Francesca Giuliani (September 01, 2012)
Born in Chiaravalle, Italy, in 1870, Montessori would have turned 142 on Friday. Google celebrated this special anniversary with a themed homepage Doodle featuring some of the basic toys and tools the Montessori educational method uses to create child-friendly, grade-free and hands-on learning environments, regardless of age differences among the pupils. The Italian Heritage and Culture Committee of New York, Inc. celebrated last year its 34th annual Italian Heritage and Culture Month with the theme: “A Tribute to Dr. Maria Montessori: An Internationally Renowned Educator and Physician.”


She was the first woman to practice medicine in Italy and her educational method is now followed everywhere in the world. Successful graduates from her alternative schools are many of the world’s most important innovators and personalities, such as Google founders Larry Page and Sergey Brin, video game pioneer Will Wright (the creator of The Sims), Wikipedia founder Jimmy Wales, Amazon CEO Jeff Bezos, writer Gabriel Garcia Marquez, chef Julia Child, and even rapper P. Diddy.

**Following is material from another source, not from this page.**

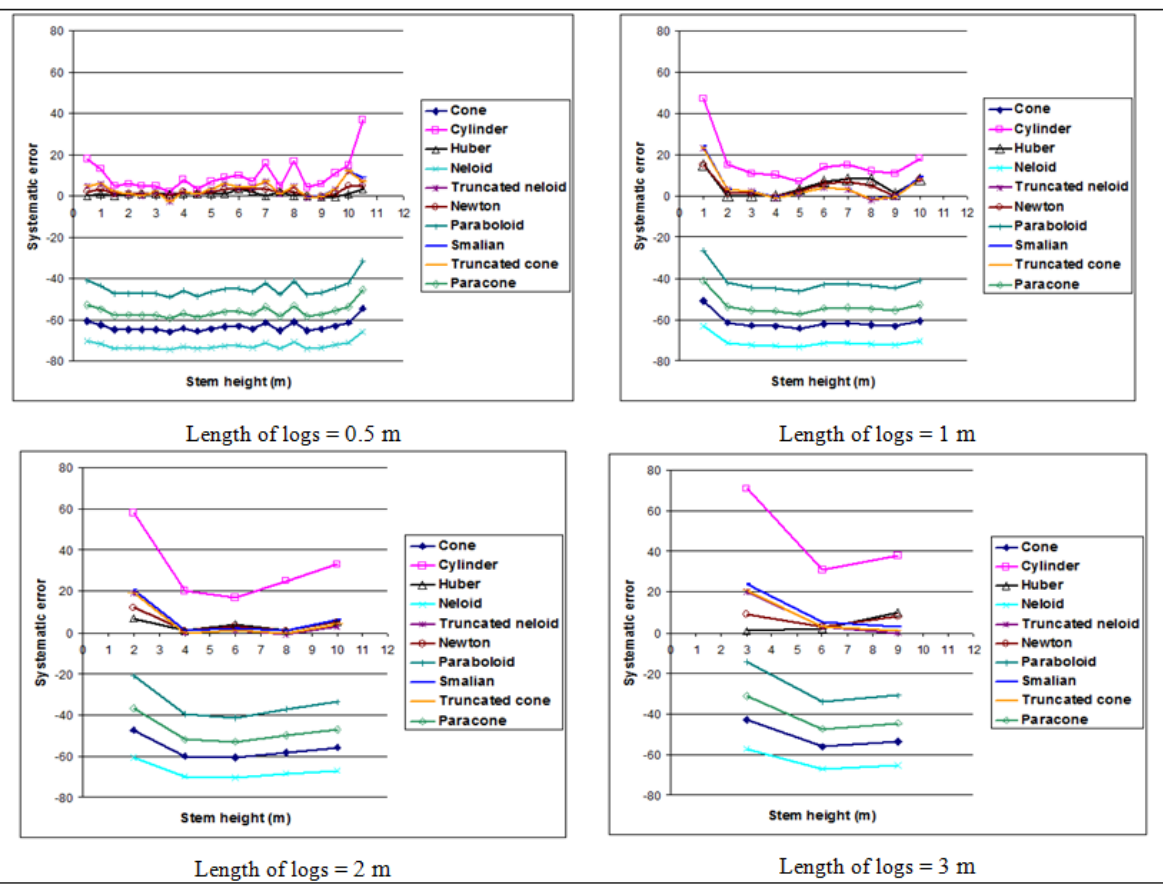
Figure 3. Trend of the systematic error along the stem.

Maria Montessori would have turned 142 on Friday, and Google celebrated this special anniversary with a themed homepage Doodle featuring some of the basic toys and tools the Montessori educational method uses to create child-friendly, grade-free and hands-on learning environments, regardless of age differences among the pupils.

 

In multiple occasions, Brin and Page directly credited the Montessori method for their success: “I think it was part of that training of not following rules and orders and being self-motivated, questioning what's going on in the world, doing things a bit different,” Page stated in an interview with ABC.

 

Montessori was born in Chiaravalle, Italy, in 1870. From a very early age she developed an interest in science and graduated from the a technical high school, a very uncommon choice for girls at the time. In 1890 she applied to the medical program at La Sapienza University in Rome, but was denied entrance because of her gender. She then enrolled in the physics and natural sciences program, and was eventually allowed in the medical concentration. In 1986 she defended her dissertation to an all-male examining commission and went on to graduate and become the first woman MD in Italian history.

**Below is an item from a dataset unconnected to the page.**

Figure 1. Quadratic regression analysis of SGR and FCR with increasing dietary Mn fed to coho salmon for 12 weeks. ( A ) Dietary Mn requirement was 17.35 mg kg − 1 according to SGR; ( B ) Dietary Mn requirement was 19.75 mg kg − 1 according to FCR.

After gaining on-field experience in insane asylums helping mentally challenged children, in 1904 she began working to her revolutionary educational method. In 1906 she founded a “Children’s House” in the San Lorenzo neighborhood in Rome for the children of disadvantaged households. Her strongest belief was that children have an inner drive to learn and that this potential can be expressed at its best in safe environments where they can experiment freely with objects and educational tools, creating and benefiting from the company of other kids.

 

“Discipline must come through liberty,” Montessori wrote in Chapter V of her essay The Montessori Method. “We do not consider an individual disciplined only when he has been rendered as artificially silent as a mute and as immovable as a paralytic. He is an individual annihilated, not disciplined. We call an individual disciplined when he is master of himself.”

Her method quickly gained international success. As early as in 1913, Montessori visited the US where in that very year Alexander Graham Bell and his wife Mabel founded the Montessori Educational Association in Washington D.C.

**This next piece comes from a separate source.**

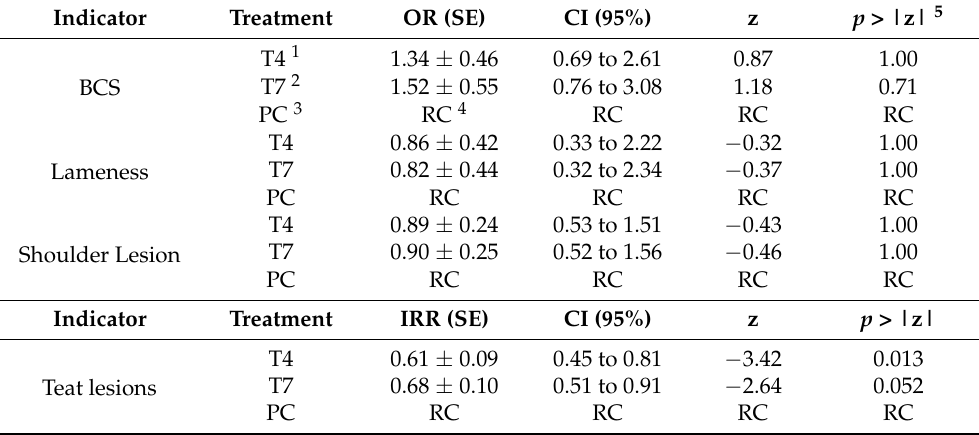
Table 4. Body condition score (BCS), lameness and shoulder lesion odds ratio (OR) ± SE, incidence rate ratio (IRR) ± SE of teat lesions, and 95% confidence interval (CI) for each treatment at loading and at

In the 1930s, while Italy was under the Fascist regime, many of the Montessori schools the Italian government had previously sustained were shut down when Montessori herself opposed Mussolini’s order to have the kids wearing fascist uniforms and giving the fascist salute.

 

However, the international success of the method brought Montessori to travel all over the world. In 1929, the Association Montessori International was founded in Amsterdam, Netherlands. In 1938 a Montessori Training Center in Laren, Netherlands, was opened. Nine years later another Montessori Center was opened in London.

 

Montessori, who was nominated for the Nobel Peace Prize in 1949, 1950, and 1951, died in Noordwijk, Netherlands, in 1952. More than 20,000 schools around the world today are named after her and embrace her educational method.